All lines with the word "Published" are to be found and copied from the listing.

+-------+

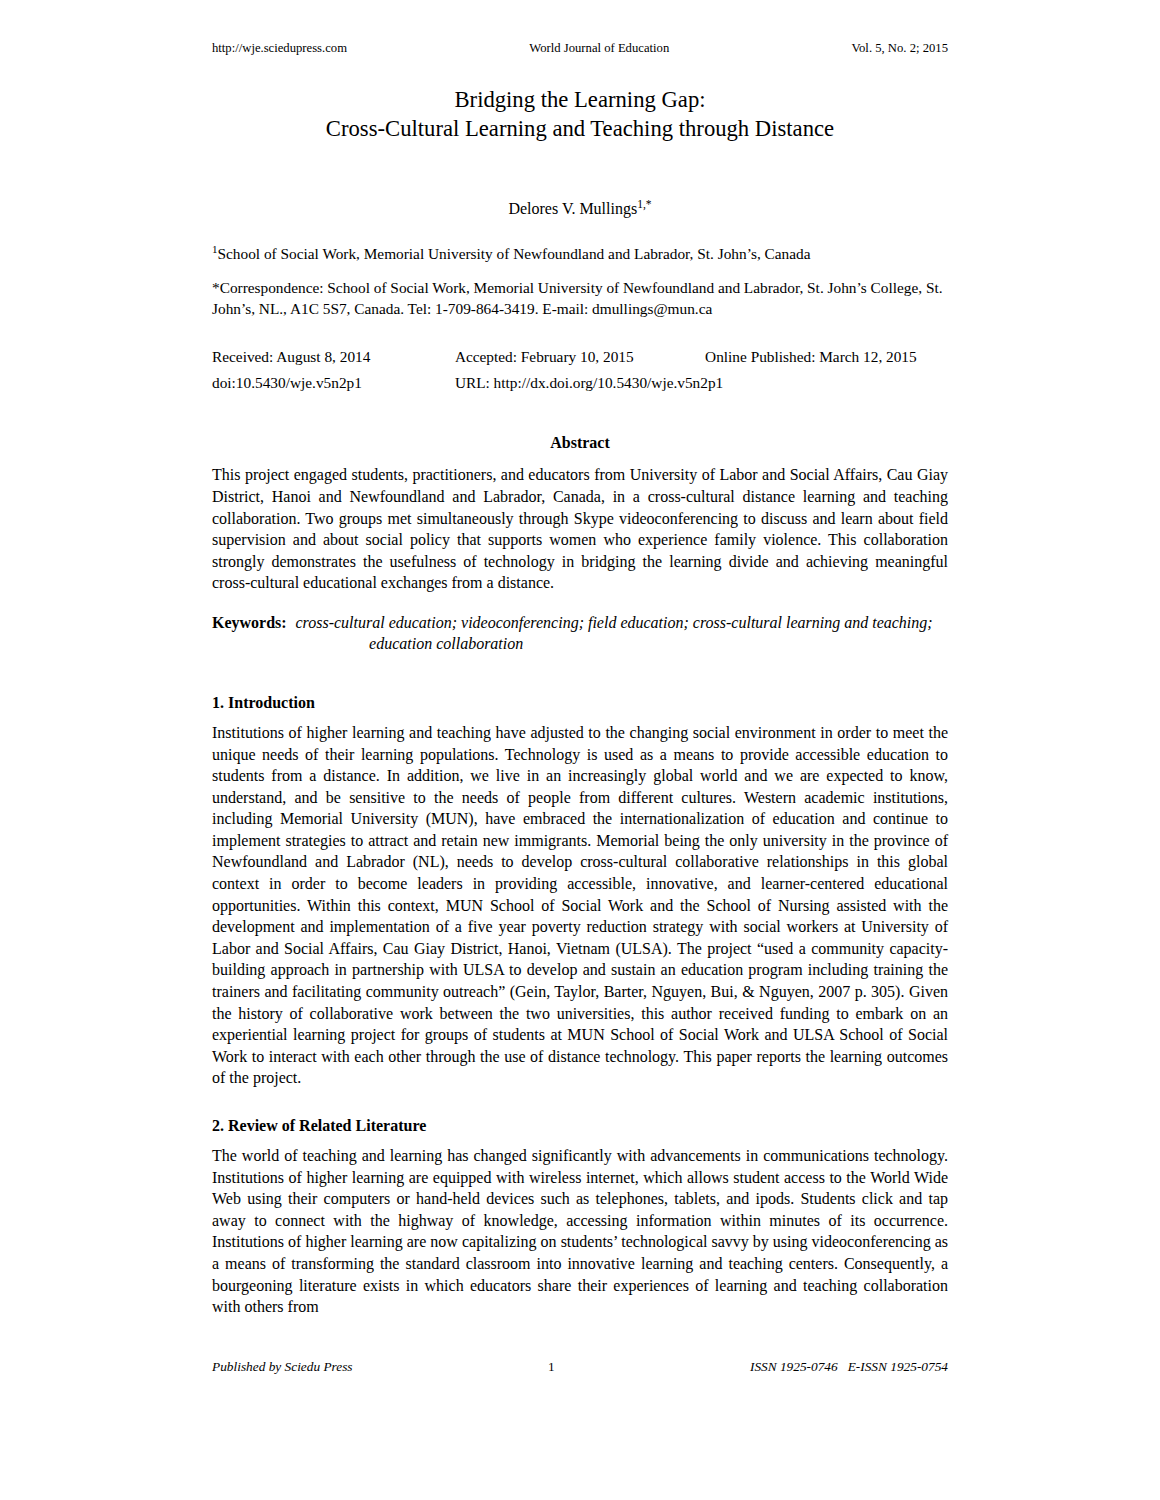http://wje.sciedupress.com World Journal of Education Vol. 5, No. 2; 2015
Bridging the Learning Gap:
Cross-Cultural Learning and Teaching through Distance
Delores V. Mullings1,*
1School of Social Work, Memorial University of Newfoundland and Labrador, St. John’s, Canada
*Correspondence: School of Social Work, Memorial University of Newfoundland and Labrador, St. John’s College, St. John’s, NL., A1C 5S7, Canada. Tel: 1-709-864-3419. E-mail: dmullings@mun.ca
| Received: August 8, 2014 | Accepted: February 10, 2015 | Online Published: March 12, 2015 |
| doi:10.5430/wje.v5n2p1 | URL: http://dx.doi.org/10.5430/wje.v5n2p1 |
Abstract
This project engaged students, practitioners, and educators from University of Labor and Social Affairs, Cau Giay District, Hanoi and Newfoundland and Labrador, Canada, in a cross-cultural distance learning and teaching collaboration. Two groups met simultaneously through Skype videoconferencing to discuss and learn about field supervision and about social policy that supports women who experience family violence. This collaboration strongly demonstrates the usefulness of technology in bridging the learning divide and achieving meaningful cross-cultural educational exchanges from a distance.
Keywords: cross-cultural education; videoconferencing; field education; cross-cultural learning and teaching;education collaboration
1. Introduction
Institutions of higher learning and teaching have adjusted to the changing social environment in order to meet the unique needs of their learning populations. Technology is used as a means to provide accessible education to students from a distance. In addition, we live in an increasingly global world and we are expected to know, understand, and be sensitive to the needs of people from different cultures. Western academic institutions, including Memorial University (MUN), have embraced the internationalization of education and continue to implement strategies to attract and retain new immigrants. Memorial being the only university in the province of Newfoundland and Labrador (NL), needs to develop cross-cultural collaborative relationships in this global context in order to become leaders in providing accessible, innovative, and learner-centered educational opportunities. Within this context, MUN School of Social Work and the School of Nursing assisted with the development and implementation of a five year poverty reduction strategy with social workers at University of Labor and Social Affairs, Cau Giay District, Hanoi, Vietnam (ULSA). The project “used a community capacity-building approach in partnership with ULSA to develop and sustain an education program including training the trainers and facilitating community outreach” (Gein, Taylor, Barter, Nguyen, Bui, & Nguyen, 2007 p. 305). Given the history of collaborative work between the two universities, this author received funding to embark on an experiential learning project for groups of students at MUN School of Social Work and ULSA School of Social Work to interact with each other through the use of distance technology. This paper reports the learning outcomes of the project.
2. Review of Related Literature
The world of teaching and learning has changed significantly with advancements in communications technology. Institutions of higher learning are equipped with wireless internet, which allows student access to the World Wide Web using their computers or hand-held devices such as telephones, tablets, and ipods. Students click and tap away to connect with the highway of knowledge, accessing information within minutes of its occurrence. Institutions of higher learning are now capitalizing on students’ technological savvy by using videoconferencing as a means of transforming the standard classroom into innovative learning and teaching centers. Consequently, a bourgeoning literature exists in which educators share their experiences of learning and teaching collaboration with others from
Published by Sciedu Press 1 ISSN 1925-0746 E-ISSN 1925-0754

+-------+

> **ANSWER FOR THIS EXERCISE**:
| Received: August 8, 2014 | Accepted: February 10, 2015 | Online Published: March 12, 2015 |
Published by Sciedu Press 1 ISSN 1925-0746 E-ISSN 1925-0754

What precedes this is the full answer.